Mais au-delà des “raisons raisonnables” liées au fait que les départs sont inégalement répartis sur l’ensemble de la carrière et que le recrutement initial s’opère de plusieurs manières, on peut relever des “fictions nécessaires” qui s’attachent à la mobilité en cours de carrière. À commencer par les normaliens, qui sont souvent enclins à y porter plus d’intérêt que certains de leurs collègues puisqu’ils ont été personnellement concernés, comme on le verra dans les témoignages de plusieurs personnes à propos des "continuations d’études" accessibles à certains normaliens.
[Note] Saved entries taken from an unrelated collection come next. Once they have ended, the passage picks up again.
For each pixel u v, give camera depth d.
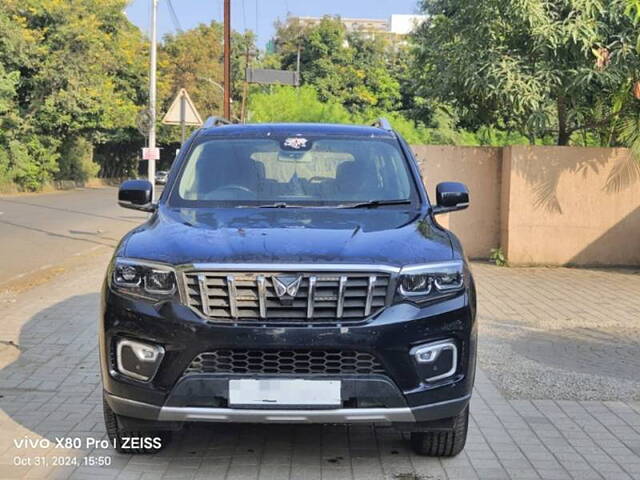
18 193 36.75
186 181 5.27
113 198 34.22
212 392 3.82
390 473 4.39
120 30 43.75
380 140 5.65
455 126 14.99
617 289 10.60
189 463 4.52
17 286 10.70
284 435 5.02
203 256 3.94
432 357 3.94
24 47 34.38
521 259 12.70
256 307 3.84
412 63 14.77
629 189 12.56
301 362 3.84
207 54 66.38
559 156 12.55
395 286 3.91
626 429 5.20
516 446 4.85
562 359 6.96
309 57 45.38
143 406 3.93
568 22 11.01
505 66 11.35
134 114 46.19
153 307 3.92
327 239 4.16
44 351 7.02
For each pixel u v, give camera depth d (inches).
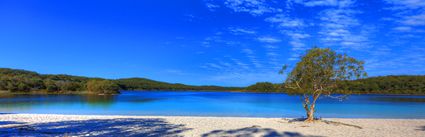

D’une manière plus générale, la mobilité professionnelle en cours de carrière ne peut pas être un sujet anodin pour les enseignants du premier degré car elle interroge une des composantes centrales de l'institutorat, c’est-à-dire l’engagement personnel dans l’activité professionnelle. Par exemple, l’existence de possibilités de mobilité professionnelle –même vagues et peu établies– permet de « garder la face », non seulement en faisant partie d’un groupe professionnel potentiellement ouvert sur la promotion, mais aussi, en y restant pour des raisons honorables : s’il m’est possible de quitter la classe, alors on peut penser que j’y demeure par conviction, en restant fidèle à ma "vocation" ( 70 ).

Notes
66.

 Nous analyserons au chapitre neuf les variations de notre objet selon les périodes et selon le genre.

67.

 DUBET François, 2003, « Pourquoi ne croit-on pas les sociologues », Éducation et Sociétés N°9

68.

Sur ce point, voir GLASMAN Dominique, 1984, Le niveau baisse ! Réflexion sur les usages sociaux de la fausse évidence, CRDP Grenoble – BAUDELOT Christian & ESTABLET Roger, 1989, Le niveau monte, Seuil

69.

 Nous détaillerons ces "départs précoces" et l’évolution historique des recrutements d’instituteurs ainsi que les variations temporelles de la mobilité dans le chapitre sept.

70.

 Nous faisons usage du terme de vocation qui nous semble condenser de très nombreux argumentaires collectés durant notre recherche, mais nous le plaçons entre guillemets car il est rarement employé par les acteurs.